PROVIDED TEXT

=-=-=-=-=

Lewis & Clark Caverns State Park, Montana

August 11th


The Lewis & Clark Caverns Visitor Center


A mountain lion keeping watch at the front door of the Visitor Center


Sissy took this pic of a doe and her fawn as we descended off the mountain on the bike


And, who said Sissy didn´t know how to cook pork chops over a fire?


The setting sun from our campsite. Looked like the mountain was on fire

A quick trip to the campground office for uploading the web site and checking email was first before heading out of Idaho and into Montana. We´d already showered, got dressed and packed up our things so there was nothing left to do after our internet work.

We stayed on I90 eastbound the entire way traveling through mountains and valleys. The mountain uphills went on for miles at about 5%-6% grades, but we went downhill about the same amount so it was a wash. Before we knew it we were in Montana because the panhandle of Idaho is small. Stopping for lunch in Montana at a rest area was a breeze. John cranked up the generator and Sissy heated the spaghetti in the microwave. Left over from the previous night´s dinner, the spaghetti (with Sissy´s special sauce) and the tossed salad was just as good.


John posing for a pic at one of the mountain viewpoints


We drove through the Idaho National Forest, the Lolo National Forest, past the Flathead Indian Reservation, through the Garnet Mountain Range, through Missoula, past a buffalo heard and finally through Butte at the foot of the Rocky Mountains. Fuel stops were few and far between, but we made it to Butte before having to refuel the truck. There was also a discount tobacco store there at the truck stop so we stocked up.

It was time to start searching for a campground in our books. There were many along our route, and most of them appeared to be no more than half full. Then, we saw a sign indicating Lewis & Clark Caverns State Park next right. We´d seen the park in the Atlas and were going to check it out anyway. Boy, are we glad we went there. Not only was it right on the way to Yellowstone National Park, but it was beautiful as well. There were no hookups, but it had a dump station and water. We parked the rig and immediately took the bike out for a ride up into the mountains and toward the caverns.

=-=-=-=-=

INFORMATION SUPPLIED

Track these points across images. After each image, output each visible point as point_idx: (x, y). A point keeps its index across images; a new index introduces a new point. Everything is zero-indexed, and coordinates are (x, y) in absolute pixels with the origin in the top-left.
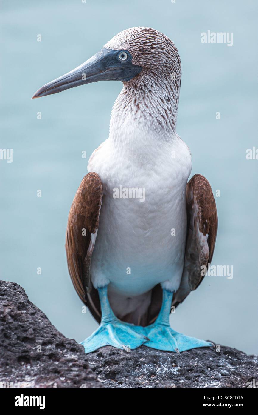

=-=-=-=-=

TO DO
Continue the Lewis & Clark Caverns trip journal from where it stops.

ANSWER BOX
The sun was shining and the wind was kicking a little, but John elected to not bring his leather (what a mistake that was.) The cool breeze at over 5,000 feet up is actually a cold breeze even if the sun is shining. Well anyway, we took the 30 MPH curvy road to the top and took pics along the way. On the way down, Sissy spotted a foe with her fawn (mule deer) along the side of the road. We stopped for pics of them as well before they decided to hot foot it into the brush and behind a tree.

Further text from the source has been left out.